:: TEXT ::
- Sunday, August 21, 2016

One constant in the education world over the past 25 years has been the periodic release of reports warning that American workers will be unable to compete in the global economy unless education becomes a seamless web of government-managed workforce preparation. Think Common Core State Standards (CCSS), most recently. But in the 1990s, CCSS had a precursor in the Goals 2000/School-to-Work crusade for nationalized education standards, and soon it may have a successor, which could be a rebranded Common Core enforced through the considerable powers given the U.S. secretary of Education in the new Every Student Succeeds Act.

All groundwork-laying reports have sounded a note of urgency, as does the very latest: a “No Time to Lose” 28-pager released August 9 by the National Conference of State Legislatures (NCSL).

Within the elitist network pushing systemic change, there have been occasional lineup changes of sponsors since 1990. For instance, the trade groups for governors and chief state school officers — not state legislators — birthed the Common Core State Standards in 2009.

:: YOUR TASK ::
Restate the passage of the text on education reform reports between "All groundwork-laying reports" and "Standards in 2009.", inclusive, replacing "urgency" with "alarm".

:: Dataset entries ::
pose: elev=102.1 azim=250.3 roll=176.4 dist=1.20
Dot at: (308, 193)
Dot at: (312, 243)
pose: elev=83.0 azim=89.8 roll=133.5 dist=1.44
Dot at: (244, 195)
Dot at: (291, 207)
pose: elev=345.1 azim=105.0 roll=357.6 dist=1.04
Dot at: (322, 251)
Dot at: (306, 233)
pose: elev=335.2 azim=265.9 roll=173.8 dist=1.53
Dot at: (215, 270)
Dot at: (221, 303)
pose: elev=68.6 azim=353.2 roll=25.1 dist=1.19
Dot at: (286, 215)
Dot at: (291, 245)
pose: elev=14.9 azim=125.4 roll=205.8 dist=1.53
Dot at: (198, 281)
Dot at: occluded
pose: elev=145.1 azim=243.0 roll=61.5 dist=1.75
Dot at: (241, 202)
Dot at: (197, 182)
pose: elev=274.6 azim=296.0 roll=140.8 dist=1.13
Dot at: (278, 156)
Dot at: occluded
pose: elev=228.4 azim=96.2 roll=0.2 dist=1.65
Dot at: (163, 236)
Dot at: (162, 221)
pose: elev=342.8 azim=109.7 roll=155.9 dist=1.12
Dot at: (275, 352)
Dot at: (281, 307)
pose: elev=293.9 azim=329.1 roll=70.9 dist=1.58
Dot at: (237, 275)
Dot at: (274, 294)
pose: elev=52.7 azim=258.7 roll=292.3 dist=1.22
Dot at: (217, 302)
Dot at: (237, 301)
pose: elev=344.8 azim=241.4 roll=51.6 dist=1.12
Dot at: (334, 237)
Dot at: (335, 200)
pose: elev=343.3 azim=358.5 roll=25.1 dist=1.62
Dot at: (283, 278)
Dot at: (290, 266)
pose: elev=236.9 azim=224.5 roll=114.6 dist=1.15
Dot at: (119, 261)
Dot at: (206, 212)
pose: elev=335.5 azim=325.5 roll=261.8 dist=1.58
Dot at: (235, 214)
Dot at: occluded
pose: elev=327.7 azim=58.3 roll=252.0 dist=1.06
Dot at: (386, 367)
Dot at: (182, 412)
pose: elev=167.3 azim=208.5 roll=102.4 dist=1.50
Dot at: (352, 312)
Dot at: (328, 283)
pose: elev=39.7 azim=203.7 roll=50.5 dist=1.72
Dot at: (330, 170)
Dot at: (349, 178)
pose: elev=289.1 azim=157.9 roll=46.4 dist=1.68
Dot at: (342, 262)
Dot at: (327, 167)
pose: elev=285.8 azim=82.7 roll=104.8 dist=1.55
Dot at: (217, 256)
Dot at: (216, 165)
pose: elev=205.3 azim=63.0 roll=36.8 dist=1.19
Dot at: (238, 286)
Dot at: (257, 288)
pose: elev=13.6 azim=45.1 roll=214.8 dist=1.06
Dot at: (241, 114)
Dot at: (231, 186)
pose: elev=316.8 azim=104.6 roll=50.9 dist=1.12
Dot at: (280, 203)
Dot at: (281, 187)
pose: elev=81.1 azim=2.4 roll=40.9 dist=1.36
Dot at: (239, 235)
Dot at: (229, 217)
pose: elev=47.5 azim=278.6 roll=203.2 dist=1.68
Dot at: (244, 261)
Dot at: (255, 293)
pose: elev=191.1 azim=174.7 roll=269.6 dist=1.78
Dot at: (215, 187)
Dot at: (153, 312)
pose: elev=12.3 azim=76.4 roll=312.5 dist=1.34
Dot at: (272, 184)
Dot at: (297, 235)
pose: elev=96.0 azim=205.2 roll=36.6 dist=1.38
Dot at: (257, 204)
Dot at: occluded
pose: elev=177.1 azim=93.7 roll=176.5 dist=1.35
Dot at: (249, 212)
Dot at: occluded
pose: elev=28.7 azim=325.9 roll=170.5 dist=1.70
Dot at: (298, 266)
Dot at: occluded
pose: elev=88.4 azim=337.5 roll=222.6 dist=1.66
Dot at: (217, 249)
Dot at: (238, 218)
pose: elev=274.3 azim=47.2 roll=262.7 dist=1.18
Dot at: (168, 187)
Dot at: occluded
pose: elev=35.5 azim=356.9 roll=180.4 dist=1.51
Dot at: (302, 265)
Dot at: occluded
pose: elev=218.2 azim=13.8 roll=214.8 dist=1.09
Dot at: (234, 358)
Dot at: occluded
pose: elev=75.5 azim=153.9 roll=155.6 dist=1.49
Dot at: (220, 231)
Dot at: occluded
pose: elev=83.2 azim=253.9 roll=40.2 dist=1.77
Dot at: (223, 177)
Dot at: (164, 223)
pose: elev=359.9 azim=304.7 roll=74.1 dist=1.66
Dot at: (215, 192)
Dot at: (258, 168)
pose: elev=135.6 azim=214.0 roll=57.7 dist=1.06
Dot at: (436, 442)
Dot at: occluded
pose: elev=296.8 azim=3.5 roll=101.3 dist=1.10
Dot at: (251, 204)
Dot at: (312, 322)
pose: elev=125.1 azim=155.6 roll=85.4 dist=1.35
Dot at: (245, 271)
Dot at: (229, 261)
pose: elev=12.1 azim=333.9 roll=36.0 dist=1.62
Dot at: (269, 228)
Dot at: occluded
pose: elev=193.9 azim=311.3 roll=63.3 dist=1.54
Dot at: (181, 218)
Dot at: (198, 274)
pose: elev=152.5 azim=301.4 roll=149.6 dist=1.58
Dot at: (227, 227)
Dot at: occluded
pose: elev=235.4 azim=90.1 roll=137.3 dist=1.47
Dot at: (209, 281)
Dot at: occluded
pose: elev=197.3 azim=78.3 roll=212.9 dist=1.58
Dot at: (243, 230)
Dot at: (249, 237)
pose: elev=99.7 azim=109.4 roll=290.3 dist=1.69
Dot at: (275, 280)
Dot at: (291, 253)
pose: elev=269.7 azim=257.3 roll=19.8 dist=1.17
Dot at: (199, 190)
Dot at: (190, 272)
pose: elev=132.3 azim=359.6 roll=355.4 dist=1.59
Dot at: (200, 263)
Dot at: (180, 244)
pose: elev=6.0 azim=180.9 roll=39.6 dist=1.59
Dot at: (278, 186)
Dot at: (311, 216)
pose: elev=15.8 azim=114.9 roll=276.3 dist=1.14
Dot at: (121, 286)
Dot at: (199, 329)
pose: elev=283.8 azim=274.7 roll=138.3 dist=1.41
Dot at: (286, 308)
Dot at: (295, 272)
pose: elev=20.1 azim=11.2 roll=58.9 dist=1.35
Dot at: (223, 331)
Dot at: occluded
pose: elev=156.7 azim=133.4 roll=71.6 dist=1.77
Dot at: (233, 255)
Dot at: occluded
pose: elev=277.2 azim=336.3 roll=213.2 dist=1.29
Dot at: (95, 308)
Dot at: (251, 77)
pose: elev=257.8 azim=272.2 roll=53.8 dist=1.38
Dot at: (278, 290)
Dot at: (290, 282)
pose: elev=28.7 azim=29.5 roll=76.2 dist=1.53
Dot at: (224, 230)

:: RESPONSE TO THIS TASK ::
All groundwork-laying reports have sounded a note of alarm, as does the very latest: a “No Time to Lose” 28-pager released August 9 by the National Conference of State Legislatures (NCSL).

Within the elitist network pushing systemic change, there have been occasional lineup changes of sponsors since 1990. For instance, the trade groups for governors and chief state school officers — not state legislators — birthed the Common Core State Standards in 2009.